╭─ RECORDS FOR THE EXERCISE
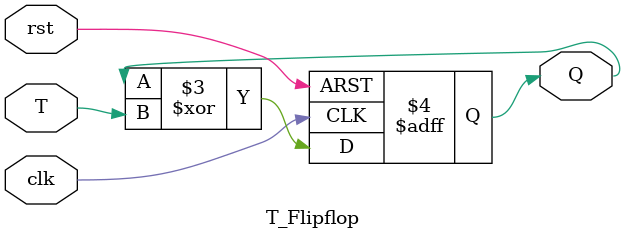
<source format=v>
module T_Flipflop (T, clk, rst, Q);
input T, clk, rst;

output reg Q;
//output reg not_Q;

always@(posedge clk, negedge rst) begin
	if(rst == 0)
		Q = 1'b0;
		//not_Q = 0;
	else
		Q = Q ^ T;
		//not_Q = ~Q;
end

endmodule
</source>
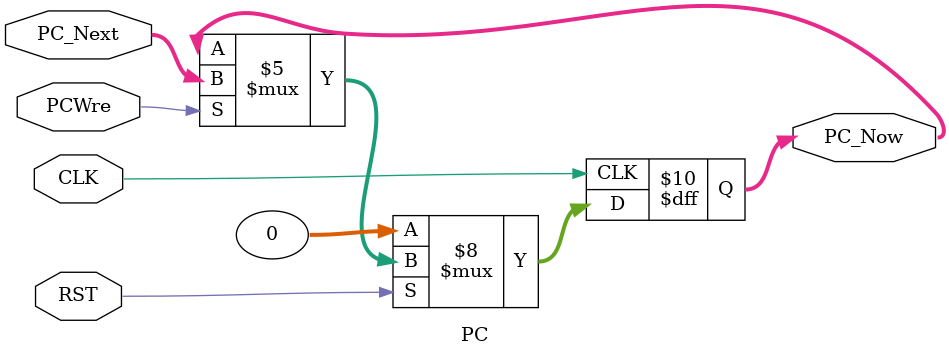
<source format=v>
`timescale 1ns / 1ps


module PC(
    input CLK,
    input RST,
    input PCWre,
    input [31:0] PC_Next,
    output reg [31:0] PC_Now
    );
    always@(posedge CLK)
            begin
                if(RST == 0)
                    begin
                        PC_Now <= 0;
                    end
                else
                    begin
                        if(PCWre != 0)
                            begin
                                  PC_Now <= PC_Next;
                            end     
                    end
            end
        initial
            begin
                PC_Now = 0;
            end
endmodule

</source>
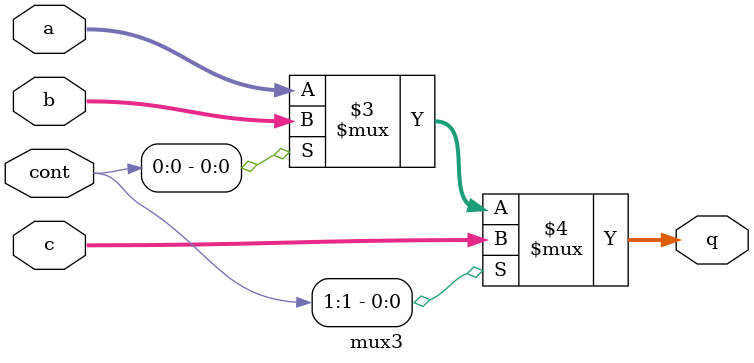
<source format=sv>
`timescale 1ns / 1ps


module mux3(
input logic [31:0]a,b,c,
input logic[1:0]cont,
output logic [31:0]q
    );
assign q=(cont[1]==1?c:(cont[0]==1?b:a));
endmodule

</source>
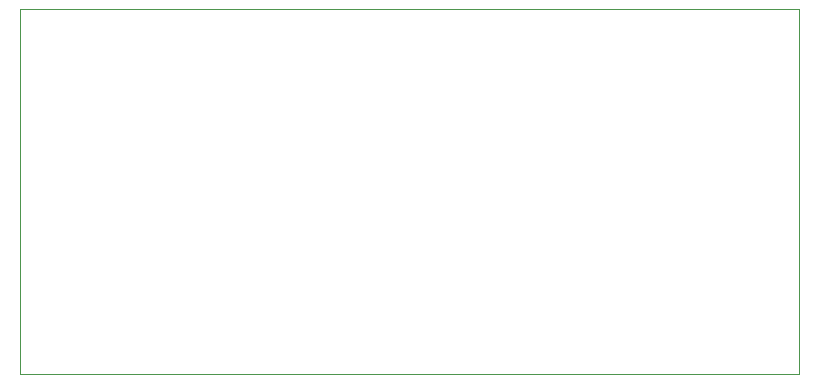
<source format=gbr>
%TF.GenerationSoftware,KiCad,Pcbnew,8.0.3*%
%TF.CreationDate,2024-07-25T00:21:40-07:00*%
%TF.ProjectId,radio_module,72616469-6f5f-46d6-9f64-756c652e6b69,rev?*%
%TF.SameCoordinates,Original*%
%TF.FileFunction,Profile,NP*%
%FSLAX46Y46*%
G04 Gerber Fmt 4.6, Leading zero omitted, Abs format (unit mm)*
G04 Created by KiCad (PCBNEW 8.0.3) date 2024-07-25 00:21:40*
%MOMM*%
%LPD*%
G01*
G04 APERTURE LIST*
%TA.AperFunction,Profile*%
%ADD10C,0.050000*%
%TD*%
G04 APERTURE END LIST*
D10*
X96000000Y-115000000D02*
X96000000Y-86000000D01*
X96000000Y-115000000D02*
X96000000Y-116840000D01*
X162000000Y-86000000D02*
X162000000Y-115000000D01*
X162000000Y-115000000D02*
X162000000Y-116840000D01*
X162000000Y-116840000D02*
X96000000Y-116840000D01*
X96000000Y-86000000D02*
X162000000Y-86000000D01*
M02*

</source>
╰─
:: AIM OF THE TASK ::
The expected result is the data above in exact form, free of pictures.

:: EXERCISE OUTPUT ::
<source format=v>
module T_Flipflop (T, clk, rst, Q);
input T, clk, rst;

output reg Q;
//output reg not_Q;

always@(posedge clk, negedge rst) begin
	if(rst == 0)
		Q = 1'b0;
		//not_Q = 0;
	else
		Q = Q ^ T;
		//not_Q = ~Q;
end

endmodule
</source>
<source format=v>
`timescale 1ns / 1ps


module PC(
    input CLK,
    input RST,
    input PCWre,
    input [31:0] PC_Next,
    output reg [31:0] PC_Now
    );
    always@(posedge CLK)
            begin
                if(RST == 0)
                    begin
                        PC_Now <= 0;
                    end
                else
                    begin
                        if(PCWre != 0)
                            begin
                                  PC_Now <= PC_Next;
                            end     
                    end
            end
        initial
            begin
                PC_Now = 0;
            end
endmodule

</source>
<source format=sv>
`timescale 1ns / 1ps


module mux3(
input logic [31:0]a,b,c,
input logic[1:0]cont,
output logic [31:0]q
    );
assign q=(cont[1]==1?c:(cont[0]==1?b:a));
endmodule

</source>
<source format=gbr>
%TF.GenerationSoftware,KiCad,Pcbnew,8.0.3*%
%TF.CreationDate,2024-07-25T00:21:40-07:00*%
%TF.ProjectId,radio_module,72616469-6f5f-46d6-9f64-756c652e6b69,rev?*%
%TF.SameCoordinates,Original*%
%TF.FileFunction,Profile,NP*%
%FSLAX46Y46*%
G04 Gerber Fmt 4.6, Leading zero omitted, Abs format (unit mm)*
G04 Created by KiCad (PCBNEW 8.0.3) date 2024-07-25 00:21:40*
%MOMM*%
%LPD*%
G01*
G04 APERTURE LIST*
%TA.AperFunction,Profile*%
%ADD10C,0.050000*%
%TD*%
G04 APERTURE END LIST*
D10*
X96000000Y-115000000D02*
X96000000Y-86000000D01*
X96000000Y-115000000D02*
X96000000Y-116840000D01*
X162000000Y-86000000D02*
X162000000Y-115000000D01*
X162000000Y-115000000D02*
X162000000Y-116840000D01*
X162000000Y-116840000D02*
X96000000Y-116840000D01*
X96000000Y-86000000D02*
X162000000Y-86000000D01*
M02*

</source>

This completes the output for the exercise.